ソフトバンクホークスでは絶対的なリードオフマンに君臨しながらも2011年のオフ、FA宣言して「イチローさんと同じチームでプレーすることだけを希望しています」とマリナーズを逆指名。ソフトバンクの慰留を振り切って、マリナーズ入団にこぎつけた。しかしサインを交わしたのはマイナー契約。ソフトバンクに残留していれば推定年俸3億円の好条件でレギュラーの座も確約されていたが、川崎は夢を追い求めてあえてイバラの道を選んだ。
「もともとメジャー志向が高かった川崎を早くから調査するメジャー球団はマリナーズを含めて複数あったが、その評価は決して高くなかった。
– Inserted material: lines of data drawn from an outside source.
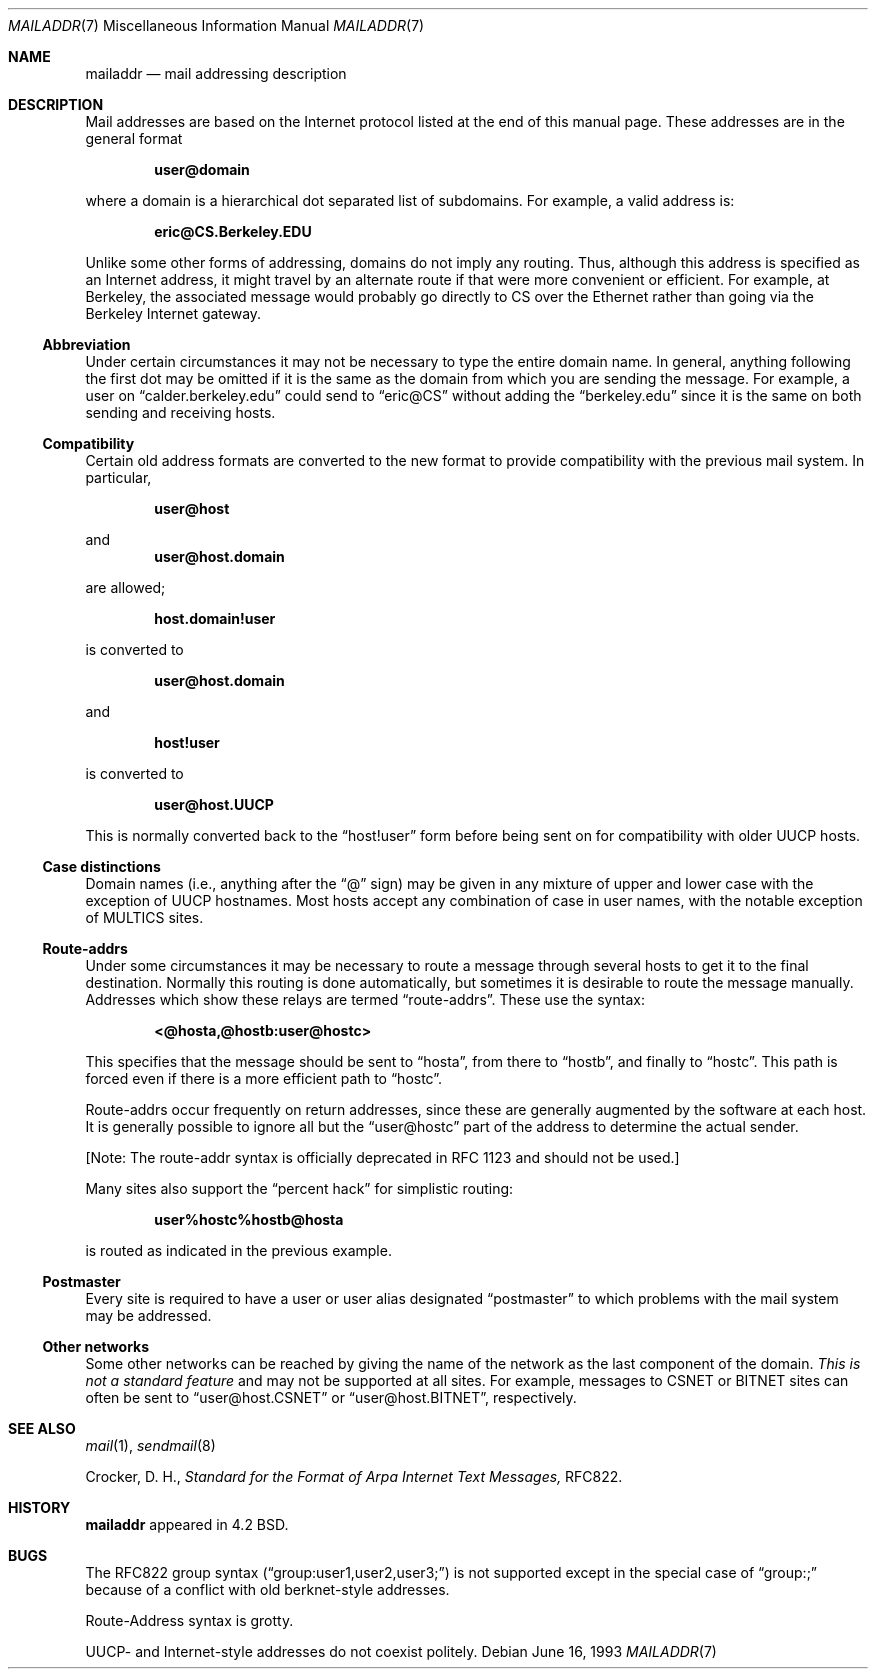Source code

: .\"	$OpenBSD: mailaddr.7,v 1.5 2000/03/19 19:25:34 aaron Exp $
.\"	$NetBSD: mailaddr.7,v 1.3 1994/11/30 19:07:17 jtc Exp $
.\"
.\" Copyright (c) 1983, 1987, 1990, 1993
.\"	The Regents of the University of California.  All rights reserved.
.\"
.\" Redistribution and use in source and binary forms, with or without
.\" modification, are permitted provided that the following conditions
.\" are met:
.\" 1. Redistributions of source code must retain the above copyright
.\"    notice, this list of conditions and the following disclaimer.
.\" 2. Redistributions in binary form must reproduce the above copyright
.\"    notice, this list of conditions and the following disclaimer in the
.\"    documentation and/or other materials provided with the distribution.
.\" 3. All advertising materials mentioning features or use of this software
.\"    must display the following acknowledgement:
.\"	This product includes software developed by the University of
.\"	California, Berkeley and its contributors.
.\" 4. Neither the name of the University nor the names of its contributors
.\"    may be used to endorse or promote products derived from this software
.\"    without specific prior written permission.
.\"
.\" THIS SOFTWARE IS PROVIDED BY THE REGENTS AND CONTRIBUTORS ``AS IS'' AND
.\" ANY EXPRESS OR IMPLIED WARRANTIES, INCLUDING, BUT NOT LIMITED TO, THE
.\" IMPLIED WARRANTIES OF MERCHANTABILITY AND FITNESS FOR A PARTICULAR PURPOSE
.\" ARE DISCLAIMED.  IN NO EVENT SHALL THE REGENTS OR CONTRIBUTORS BE LIABLE
.\" FOR ANY DIRECT, INDIRECT, INCIDENTAL, SPECIAL, EXEMPLARY, OR CONSEQUENTIAL
.\" DAMAGES (INCLUDING, BUT NOT LIMITED TO, PROCUREMENT OF SUBSTITUTE GOODS
.\" OR SERVICES; LOSS OF USE, DATA, OR PROFITS; OR BUSINESS INTERRUPTION)
.\" HOWEVER CAUSED AND ON ANY THEORY OF LIABILITY, WHETHER IN CONTRACT, STRICT
.\" LIABILITY, OR TORT (INCLUDING NEGLIGENCE OR OTHERWISE) ARISING IN ANY WAY
.\" OUT OF THE USE OF THIS SOFTWARE, EVEN IF ADVISED OF THE POSSIBILITY OF
.\" SUCH DAMAGE.
.\"
.\"     @(#)mailaddr.7	8.1 (Berkeley) 6/16/93
.\"
.Dd June 16, 1993
.Dt MAILADDR 7
.Os
.Sh NAME
.Nm mailaddr
.Nd mail addressing description
.Sh DESCRIPTION
Mail addresses are based on the Internet protocol listed at the end of this
manual page.
These addresses are in the general format
.Pp
.Dl user@domain
.Pp
where a domain is a hierarchical dot separated list of subdomains.
For example, a valid address is:
.Pp
.Dl eric@CS.Berkeley.EDU
.Pp
Unlike some other forms of addressing, domains do not imply any routing.
Thus, although this address is specified as an Internet address, it might
travel by an alternate route if that were more convenient or efficient.
For example, at Berkeley, the associated message would probably go directly
to CS over the Ethernet rather than going via the Berkeley Internet
gateway.
.Ss Abbreviation
Under certain circumstances it may not be necessary to type the entire
domain name.
In general, anything following the first dot may be omitted
if it is the same as the domain from which you are sending the message.
For example, a user on
.Dq calder.berkeley.edu
could send to
.Dq eric@CS
without adding the
.Dq berkeley.edu
since it is the same on both sending
and receiving hosts.
.Ss Compatibility
Certain old address formats are converted to the new format to provide
compatibility with the previous mail system.
In particular,
.Pp
.Dl user@host
.Pp
and
.Dl user@host.domain
.Pp
are allowed;
.Pp
.Dl host.domain!user
.Pp
is converted to
.Pp
.Dl user@host.domain
.Pp
and
.Pp
.Dl host!user
.Pp
is converted to
.Pp
.Dl user@host.UUCP
.Pp
This is normally converted back to the
.Dq host!user
form before being sent
on for compatibility with older UUCP hosts.
.Pp
.Ss Case distinctions
Domain names (i.e., anything after the
.Dq @
sign) may be given in any mixture
of upper and lower case with the exception of UUCP hostnames.
Most hosts
accept any combination of case in user names, with the notable exception of
MULTICS sites.
.Ss Route-addrs
Under some circumstances it may be necessary to route a message through
several hosts to get it to the final destination.
Normally this routing
is done automatically, but sometimes it is desirable to route the message
manually.
Addresses which show these relays are termed
.Dq route-addrs .
These use the syntax:
.Pp
.Dl <@hosta,@hostb:user@hostc>
.Pp
This specifies that the message should be sent to
.Dq hosta ,
from there to
.Dq hostb ,
and finally to
.Dq hostc .
This path is forced even if there is a more efficient
path to
.Dq hostc .
.Pp
Route-addrs occur frequently on return addresses, since these are generally
augmented by the software at each host.
It is generally possible to ignore all but the
.Dq user@hostc
part of the address to determine the actual sender.
.Pp
[Note: The route-addr syntax is officially deprecated
in RFC 1123 and should not be used.]
.Pp
Many sites also support the
.Dq percent hack
for simplistic routing:
.Pp
.Dl user%hostc%hostb@hosta
.Pp
is routed as indicated in the previous example.
.Ss Postmaster
Every site is required to have a user or user alias designated
.Dq postmaster
to which problems with the mail system may be addressed.
.Ss Other networks
Some other networks can be reached by giving the name of the network as the
last component of the domain.
.Em This is not a standard feature
and may
not be supported at all sites.
For example, messages to CSNET or BITNET sites can often be sent to
.Dq user@host.CSNET
or
.Dq user@host.BITNET ,
respectively.
.Sh SEE ALSO
.Xr mail 1 ,
.Xr sendmail 8
.Pp
Crocker, D. H.,
.Em Standard for the Format of Arpa Internet Text Messages,
RFC822.
.Sh HISTORY
.Nm
appeared in 4.2 BSD.
.Sh BUGS
The RFC822 group syntax
.Pq Dq group:user1,user2,user3;
is not supported
except in the special case of
.Dq group:;
because of a conflict with old
berknet-style addresses.
.Pp
Route-Address syntax is grotty.
.Pp
UUCP- and Internet-style addresses do not coexist politely.
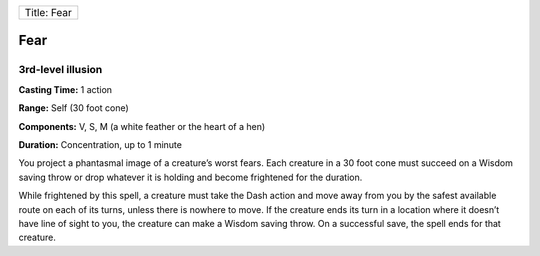 +---------------+
| Title: Fear   |
+---------------+

Fear
----

3rd-level illusion
^^^^^^^^^^^^^^^^^^

**Casting Time:** 1 action

**Range:** Self (30 foot cone)

**Components:** V, S, M (a white feather or the heart of a hen)

**Duration:** Concentration, up to 1 minute

You project a phantasmal image of a creature’s worst fears. Each
creature in a 30 foot cone must succeed on a Wisdom saving throw or drop
whatever it is holding and become frightened for the duration.

While frightened by this spell, a creature must take the Dash action and
move away from you by the safest available route on each of its turns,
unless there is nowhere to move. If the creature ends its turn in a
location where it doesn’t have line of sight to you, the creature can
make a Wisdom saving throw. On a successful save, the spell ends for
that creature.
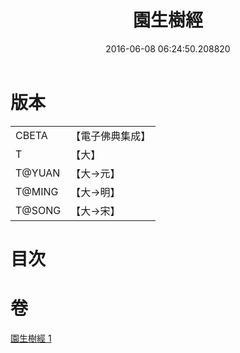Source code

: #+TITLE: 園生樹經 
#+DATE: 2016-06-08 06:24:50.208820

* 版本
 |     CBETA|【電子佛典集成】|
 |         T|【大】     |
 |    T@YUAN|【大→元】   |
 |    T@MING|【大→明】   |
 |    T@SONG|【大→宋】   |

* 目次

* 卷
[[file:KR6a0028_001.txt][園生樹經 1]]

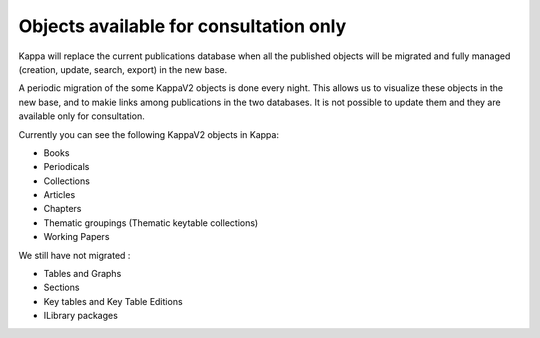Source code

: Objects available for consultation only
========================================

Kappa will replace the current publications database when all the published objects will be migrated and fully managed 
(creation, update, search, export) in the new base.

A periodic migration of the some KappaV2 objects is done every night. This allows us to visualize these objects in the new base, 
and to makie links among publications in the two databases.
It is not possible to update them and they are available only for consultation.

Currently you can see the following KappaV2 objects in Kappa:

* Books
* Periodicals
* Collections
* Articles
* Chapters
* Thematic groupings (Thematic keytable collections)
* Working Papers

We still have not migrated :

* Tables and Graphs
* Sections
* Key tables and Key Table Editions
* ILibrary packages

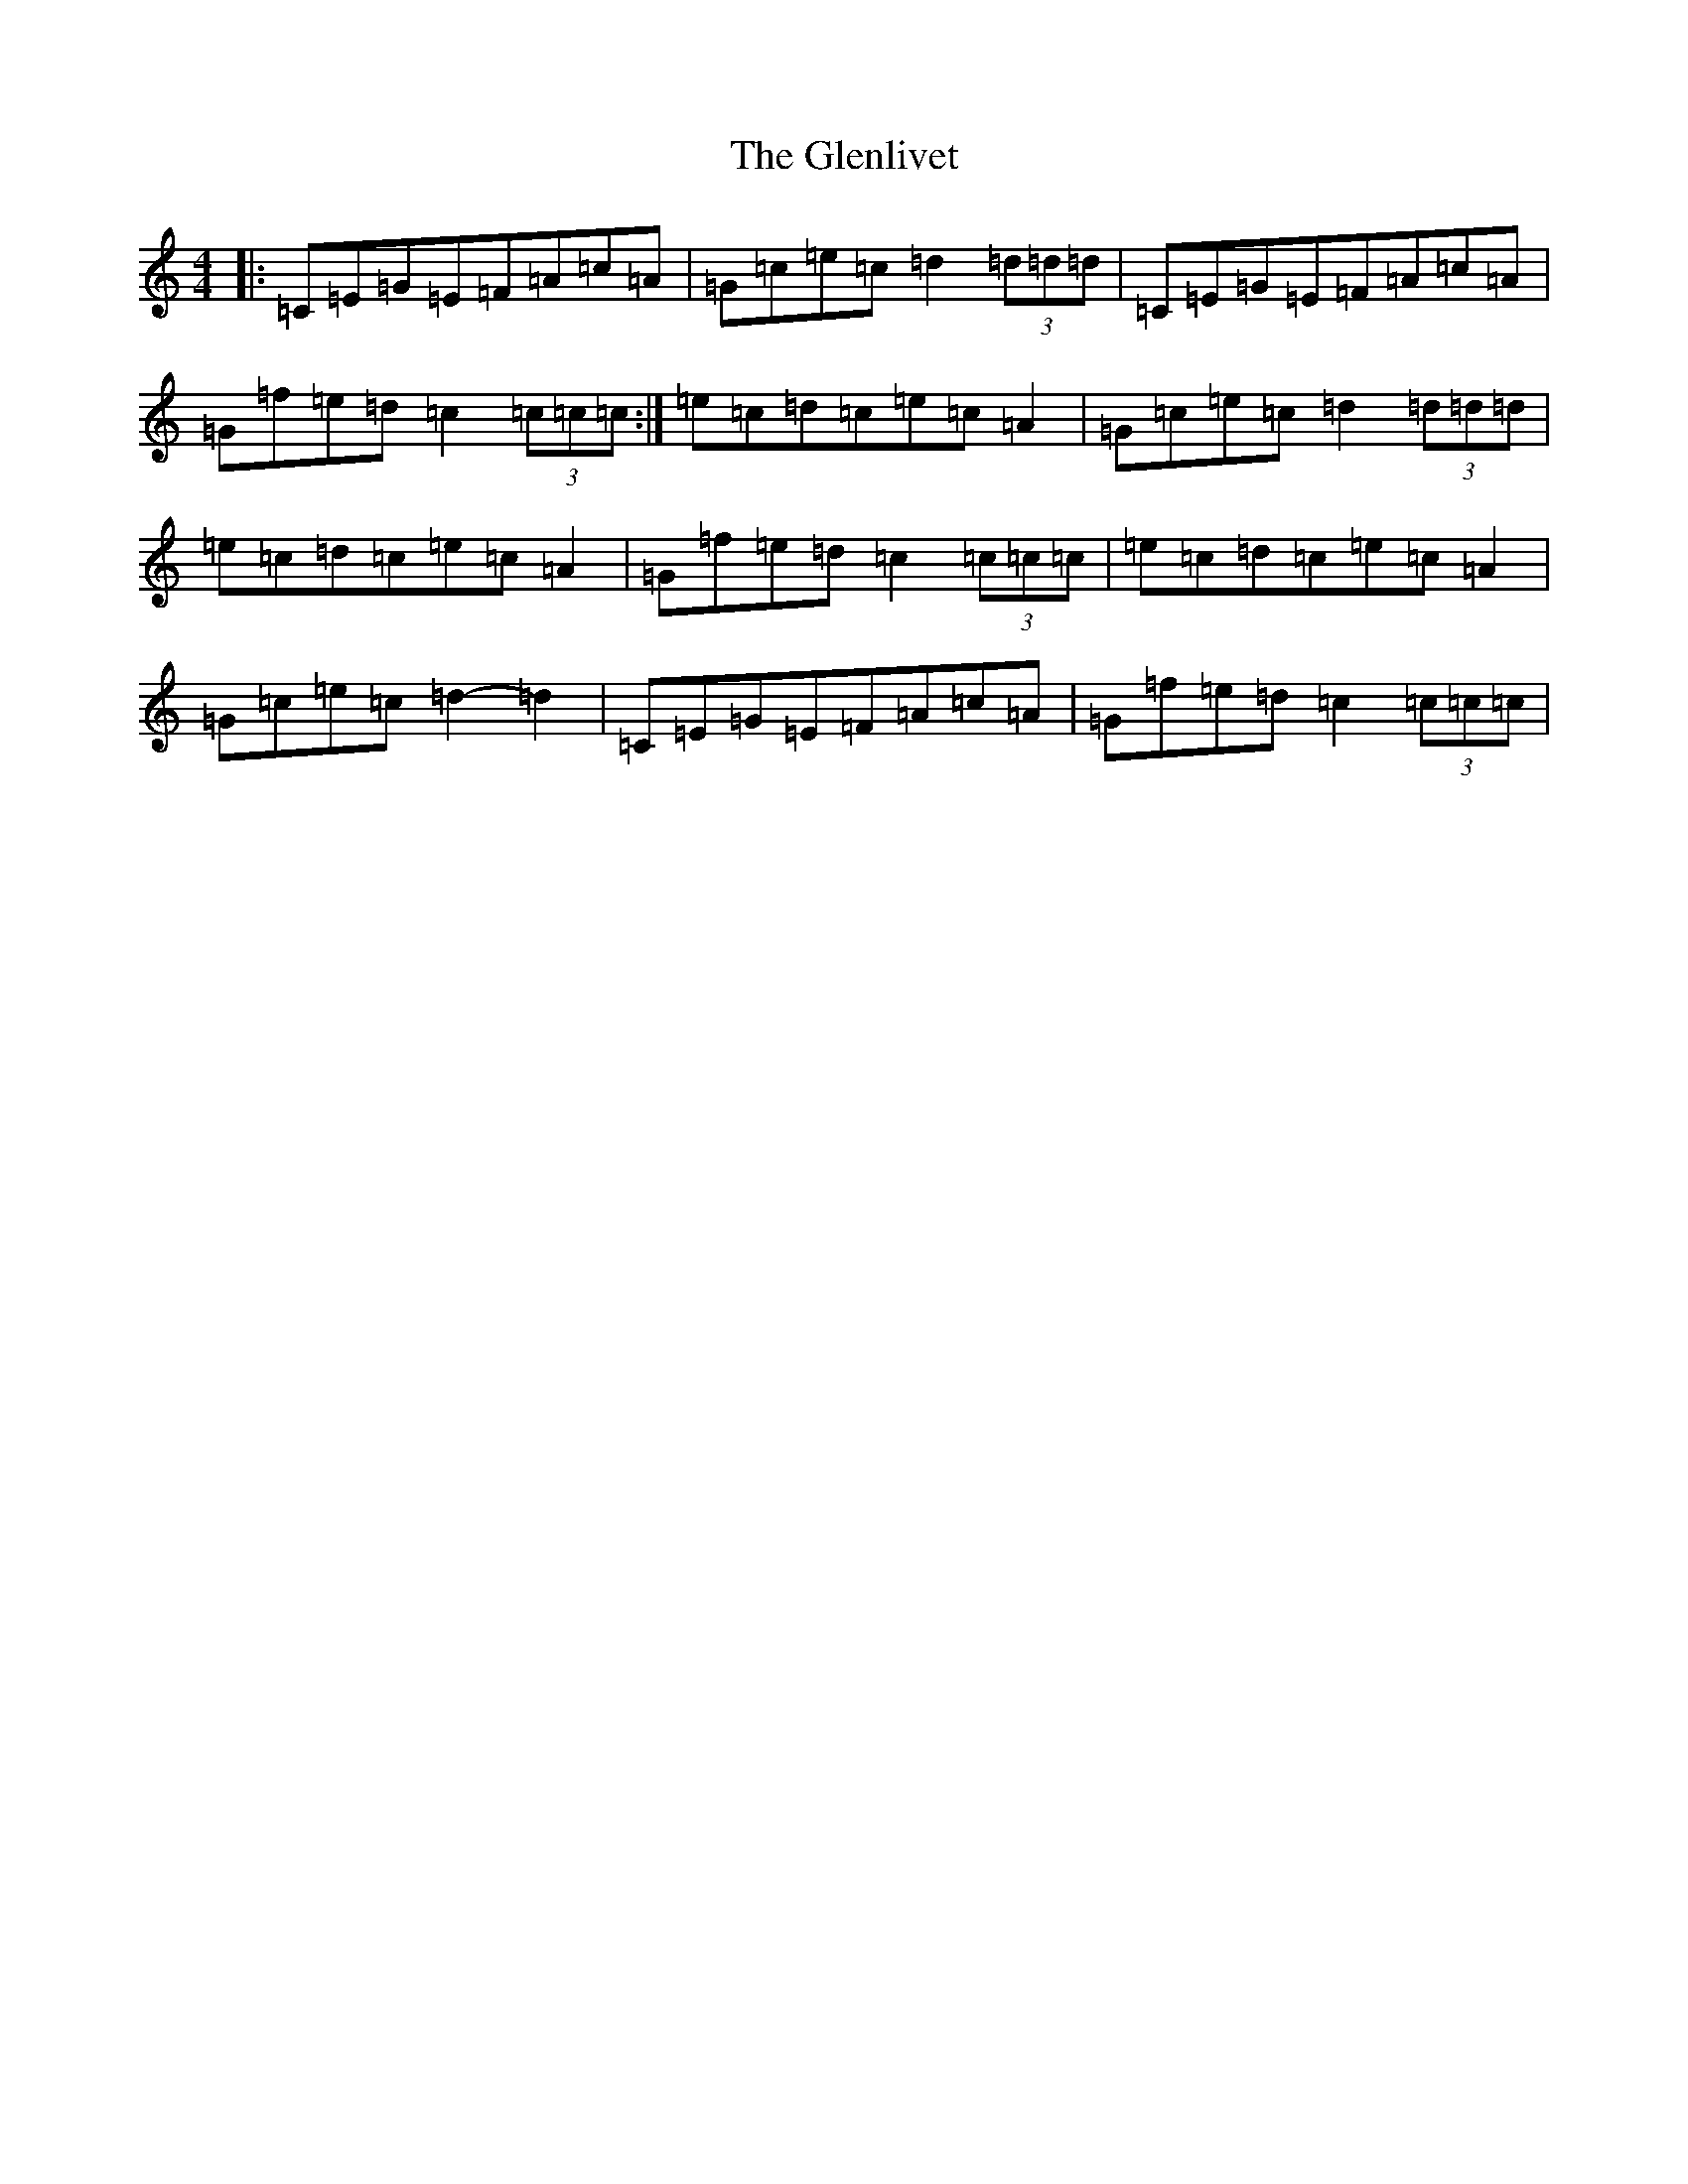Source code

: X: 16944
T: Glenlivet, The
S: https://thesession.org/tunes/12660#setting21343
R: strathspey
M:4/4
L:1/8
K: C Major
|:=C=E=G=E=F=A=c=A|=G=c=e=c=d2(3=d=d=d|=C=E=G=E=F=A=c=A|=G=f=e=d=c2(3=c=c=c:|=e=c=d=c=e=c=A2|=G=c=e=c=d2(3=d=d=d|=e=c=d=c=e=c=A2|=G=f=e=d=c2(3=c=c=c|=e=c=d=c=e=c=A2|=G=c=e=c=d2-=d2|=C=E=G=E=F=A=c=A|=G=f=e=d=c2(3=c=c=c|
『内野手のバックアップならばマイナー契約で獲得を検討してもいい』というのが、リストアップしたマリナーズなどの各球団の答えだった」(メジャー関係者)
控えの内野手に好条件を提示するメジャーの球団はない。控え野手の年俸相場は高くても150万ドル(約1億5000万円)。メジャーに昇格できなければ最低保障の40万ドル(約4000万円)にも満たない。立場が保障されない以上、どの球団でプレーしても同じ。川崎は代理人に「控えでしかオファーがないのならば、いっそのこと憧れのイチローさんと一緒にプレーしたい。マイナーで構わないからマリナーズと話をまとめてほしい」と伝えた。
日本のトッププレーヤーだった男が、こんな低い条件を提示されて首を縦に振るわけがない。おそらく、そう思っていたのだろう。驚いた代理人は「マイナー契約で本当にいいのか」と何度も再確認を求め、ソフトバンク残留も視野に入れるように促した。
だが、それでも川崎の決意は変わらない。「(ソフトバンクに)残留すれば、確かにラクかもしれない。でも、もっともっと苦しんであがいて、ゼロより下、マイナスの位置からはい上がってみたい。人間はあがかなくなって、ラクしようとしたら終わり。『メジャー』という上の世界があるならば、そこに昇格してとことん上を目指したい。そして、もっと成長したい」と強い口調で言い放ったという。